=== Directions ===
Return the lines below exactly as they appear, keeping their order.
start Stored records
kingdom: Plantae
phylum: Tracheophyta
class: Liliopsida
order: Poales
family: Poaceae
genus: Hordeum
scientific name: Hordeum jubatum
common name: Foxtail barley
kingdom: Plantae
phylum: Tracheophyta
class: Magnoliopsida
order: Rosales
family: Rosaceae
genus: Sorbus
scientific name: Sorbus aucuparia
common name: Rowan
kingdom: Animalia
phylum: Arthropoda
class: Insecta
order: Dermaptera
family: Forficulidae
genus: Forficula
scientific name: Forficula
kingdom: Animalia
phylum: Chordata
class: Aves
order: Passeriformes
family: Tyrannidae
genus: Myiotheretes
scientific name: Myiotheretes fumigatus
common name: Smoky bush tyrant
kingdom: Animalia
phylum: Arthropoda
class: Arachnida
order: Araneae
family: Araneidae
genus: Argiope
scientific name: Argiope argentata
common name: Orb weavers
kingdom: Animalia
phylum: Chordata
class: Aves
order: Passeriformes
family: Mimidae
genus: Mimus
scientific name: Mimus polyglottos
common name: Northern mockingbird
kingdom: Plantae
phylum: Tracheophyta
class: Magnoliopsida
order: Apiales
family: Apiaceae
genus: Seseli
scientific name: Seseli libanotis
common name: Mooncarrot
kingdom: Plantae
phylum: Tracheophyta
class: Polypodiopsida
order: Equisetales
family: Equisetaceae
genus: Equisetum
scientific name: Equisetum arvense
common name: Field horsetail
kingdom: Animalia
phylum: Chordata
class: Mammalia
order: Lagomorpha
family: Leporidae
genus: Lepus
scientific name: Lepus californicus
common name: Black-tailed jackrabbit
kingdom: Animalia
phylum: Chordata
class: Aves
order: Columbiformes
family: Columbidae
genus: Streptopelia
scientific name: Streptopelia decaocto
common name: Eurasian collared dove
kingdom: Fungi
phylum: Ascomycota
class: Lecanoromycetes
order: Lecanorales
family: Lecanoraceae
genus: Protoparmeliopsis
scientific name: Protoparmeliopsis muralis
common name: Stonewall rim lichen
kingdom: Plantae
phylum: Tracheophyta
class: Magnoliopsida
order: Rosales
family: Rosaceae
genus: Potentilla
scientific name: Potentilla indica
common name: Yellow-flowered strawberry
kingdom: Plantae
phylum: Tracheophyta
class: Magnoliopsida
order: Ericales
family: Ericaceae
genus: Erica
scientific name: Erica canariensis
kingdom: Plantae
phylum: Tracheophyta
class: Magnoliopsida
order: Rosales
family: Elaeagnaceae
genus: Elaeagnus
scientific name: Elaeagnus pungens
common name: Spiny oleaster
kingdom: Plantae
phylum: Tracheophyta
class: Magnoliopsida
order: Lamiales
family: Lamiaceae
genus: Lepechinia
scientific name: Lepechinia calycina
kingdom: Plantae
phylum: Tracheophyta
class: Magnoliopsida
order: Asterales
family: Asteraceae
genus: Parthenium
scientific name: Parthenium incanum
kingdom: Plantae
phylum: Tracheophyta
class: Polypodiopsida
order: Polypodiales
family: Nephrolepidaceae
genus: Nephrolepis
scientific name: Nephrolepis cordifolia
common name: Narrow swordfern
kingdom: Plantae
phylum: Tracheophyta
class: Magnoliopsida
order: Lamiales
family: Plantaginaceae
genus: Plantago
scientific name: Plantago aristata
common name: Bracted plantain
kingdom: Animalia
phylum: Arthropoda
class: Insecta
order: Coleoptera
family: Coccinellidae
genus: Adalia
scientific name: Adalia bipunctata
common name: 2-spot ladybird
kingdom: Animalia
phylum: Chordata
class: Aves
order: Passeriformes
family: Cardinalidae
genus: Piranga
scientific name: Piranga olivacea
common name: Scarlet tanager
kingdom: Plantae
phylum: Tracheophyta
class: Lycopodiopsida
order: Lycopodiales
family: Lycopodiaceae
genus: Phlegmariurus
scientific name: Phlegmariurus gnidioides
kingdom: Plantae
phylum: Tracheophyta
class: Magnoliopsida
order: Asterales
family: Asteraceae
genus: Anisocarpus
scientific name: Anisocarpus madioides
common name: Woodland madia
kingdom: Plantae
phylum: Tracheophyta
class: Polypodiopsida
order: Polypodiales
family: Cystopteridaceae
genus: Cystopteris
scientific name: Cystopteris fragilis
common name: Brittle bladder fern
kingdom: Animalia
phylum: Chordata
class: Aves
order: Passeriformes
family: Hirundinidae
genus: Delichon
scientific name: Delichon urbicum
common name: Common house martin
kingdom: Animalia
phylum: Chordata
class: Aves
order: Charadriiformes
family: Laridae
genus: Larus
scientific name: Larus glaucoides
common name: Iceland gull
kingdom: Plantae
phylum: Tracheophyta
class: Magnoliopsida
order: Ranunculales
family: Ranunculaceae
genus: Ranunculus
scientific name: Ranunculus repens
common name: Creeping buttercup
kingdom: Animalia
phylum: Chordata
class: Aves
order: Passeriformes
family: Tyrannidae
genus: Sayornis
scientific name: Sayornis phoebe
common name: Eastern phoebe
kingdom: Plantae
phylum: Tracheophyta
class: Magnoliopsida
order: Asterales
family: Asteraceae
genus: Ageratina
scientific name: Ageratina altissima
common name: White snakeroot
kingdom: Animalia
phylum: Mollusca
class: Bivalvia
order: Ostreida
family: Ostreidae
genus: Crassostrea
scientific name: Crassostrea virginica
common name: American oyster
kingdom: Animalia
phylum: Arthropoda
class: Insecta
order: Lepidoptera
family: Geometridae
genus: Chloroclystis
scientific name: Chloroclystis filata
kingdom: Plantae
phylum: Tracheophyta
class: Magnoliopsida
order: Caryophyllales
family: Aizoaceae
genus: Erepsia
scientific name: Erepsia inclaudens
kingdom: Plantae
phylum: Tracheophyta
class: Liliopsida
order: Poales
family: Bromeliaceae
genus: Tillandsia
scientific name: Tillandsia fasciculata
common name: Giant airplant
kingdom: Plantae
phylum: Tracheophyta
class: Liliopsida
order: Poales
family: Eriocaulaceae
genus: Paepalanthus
end Stored records
=== Task solution ===
kingdom: Plantae
phylum: Tracheophyta
class: Liliopsida
order: Poales
family: Poaceae
genus: Hordeum
scientific name: Hordeum jubatum
common name: Foxtail barley
kingdom: Plantae
phylum: Tracheophyta
class: Magnoliopsida
order: Rosales
family: Rosaceae
genus: Sorbus
scientific name: Sorbus aucuparia
common name: Rowan
kingdom: Animalia
phylum: Arthropoda
class: Insecta
order: Dermaptera
family: Forficulidae
genus: Forficula
scientific name: Forficula
kingdom: Animalia
phylum: Chordata
class: Aves
order: Passeriformes
family: Tyrannidae
genus: Myiotheretes
scientific name: Myiotheretes fumigatus
common name: Smoky bush tyrant
kingdom: Animalia
phylum: Arthropoda
class: Arachnida
order: Araneae
family: Araneidae
genus: Argiope
scientific name: Argiope argentata
common name: Orb weavers
kingdom: Animalia
phylum: Chordata
class: Aves
order: Passeriformes
family: Mimidae
genus: Mimus
scientific name: Mimus polyglottos
common name: Northern mockingbird
kingdom: Plantae
phylum: Tracheophyta
class: Magnoliopsida
order: Apiales
family: Apiaceae
genus: Seseli
scientific name: Seseli libanotis
common name: Mooncarrot
kingdom: Plantae
phylum: Tracheophyta
class: Polypodiopsida
order: Equisetales
family: Equisetaceae
genus: Equisetum
scientific name: Equisetum arvense
common name: Field horsetail
kingdom: Animalia
phylum: Chordata
class: Mammalia
order: Lagomorpha
family: Leporidae
genus: Lepus
scientific name: Lepus californicus
common name: Black-tailed jackrabbit
kingdom: Animalia
phylum: Chordata
class: Aves
order: Columbiformes
family: Columbidae
genus: Streptopelia
scientific name: Streptopelia decaocto
common name: Eurasian collared dove
kingdom: Fungi
phylum: Ascomycota
class: Lecanoromycetes
order: Lecanorales
family: Lecanoraceae
genus: Protoparmeliopsis
scientific name: Protoparmeliopsis muralis
common name: Stonewall rim lichen
kingdom: Plantae
phylum: Tracheophyta
class: Magnoliopsida
order: Rosales
family: Rosaceae
genus: Potentilla
scientific name: Potentilla indica
common name: Yellow-flowered strawberry
kingdom: Plantae
phylum: Tracheophyta
class: Magnoliopsida
order: Ericales
family: Ericaceae
genus: Erica
scientific name: Erica canariensis
kingdom: Plantae
phylum: Tracheophyta
class: Magnoliopsida
order: Rosales
family: Elaeagnaceae
genus: Elaeagnus
scientific name: Elaeagnus pungens
common name: Spiny oleaster
kingdom: Plantae
phylum: Tracheophyta
class: Magnoliopsida
order: Lamiales
family: Lamiaceae
genus: Lepechinia
scientific name: Lepechinia calycina
kingdom: Plantae
phylum: Tracheophyta
class: Magnoliopsida
order: Asterales
family: Asteraceae
genus: Parthenium
scientific name: Parthenium incanum
kingdom: Plantae
phylum: Tracheophyta
class: Polypodiopsida
order: Polypodiales
family: Nephrolepidaceae
genus: Nephrolepis
scientific name: Nephrolepis cordifolia
common name: Narrow swordfern
kingdom: Plantae
phylum: Tracheophyta
class: Magnoliopsida
order: Lamiales
family: Plantaginaceae
genus: Plantago
scientific name: Plantago aristata
common name: Bracted plantain
kingdom: Animalia
phylum: Arthropoda
class: Insecta
order: Coleoptera
family: Coccinellidae
genus: Adalia
scientific name: Adalia bipunctata
common name: 2-spot ladybird
kingdom: Animalia
phylum: Chordata
class: Aves
order: Passeriformes
family: Cardinalidae
genus: Piranga
scientific name: Piranga olivacea
common name: Scarlet tanager
kingdom: Plantae
phylum: Tracheophyta
class: Lycopodiopsida
order: Lycopodiales
family: Lycopodiaceae
genus: Phlegmariurus
scientific name: Phlegmariurus gnidioides
kingdom: Plantae
phylum: Tracheophyta
class: Magnoliopsida
order: Asterales
family: Asteraceae
genus: Anisocarpus
scientific name: Anisocarpus madioides
common name: Woodland madia
kingdom: Plantae
phylum: Tracheophyta
class: Polypodiopsida
order: Polypodiales
family: Cystopteridaceae
genus: Cystopteris
scientific name: Cystopteris fragilis
common name: Brittle bladder fern
kingdom: Animalia
phylum: Chordata
class: Aves
order: Passeriformes
family: Hirundinidae
genus: Delichon
scientific name: Delichon urbicum
common name: Common house martin
kingdom: Animalia
phylum: Chordata
class: Aves
order: Charadriiformes
family: Laridae
genus: Larus
scientific name: Larus glaucoides
common name: Iceland gull
kingdom: Plantae
phylum: Tracheophyta
class: Magnoliopsida
order: Ranunculales
family: Ranunculaceae
genus: Ranunculus
scientific name: Ranunculus repens
common name: Creeping buttercup
kingdom: Animalia
phylum: Chordata
class: Aves
order: Passeriformes
family: Tyrannidae
genus: Sayornis
scientific name: Sayornis phoebe
common name: Eastern phoebe
kingdom: Plantae
phylum: Tracheophyta
class: Magnoliopsida
order: Asterales
family: Asteraceae
genus: Ageratina
scientific name: Ageratina altissima
common name: White snakeroot
kingdom: Animalia
phylum: Mollusca
class: Bivalvia
order: Ostreida
family: Ostreidae
genus: Crassostrea
scientific name: Crassostrea virginica
common name: American oyster
kingdom: Animalia
phylum: Arthropoda
class: Insecta
order: Lepidoptera
family: Geometridae
genus: Chloroclystis
scientific name: Chloroclystis filata
kingdom: Plantae
phylum: Tracheophyta
class: Magnoliopsida
order: Caryophyllales
family: Aizoaceae
genus: Erepsia
scientific name: Erepsia inclaudens
kingdom: Plantae
phylum: Tracheophyta
class: Liliopsida
order: Poales
family: Bromeliaceae
genus: Tillandsia
scientific name: Tillandsia fasciculata
common name: Giant airplant
kingdom: Plantae
phylum: Tracheophyta
class: Liliopsida
order: Poales
family: Eriocaulaceae
genus: Paepalanthus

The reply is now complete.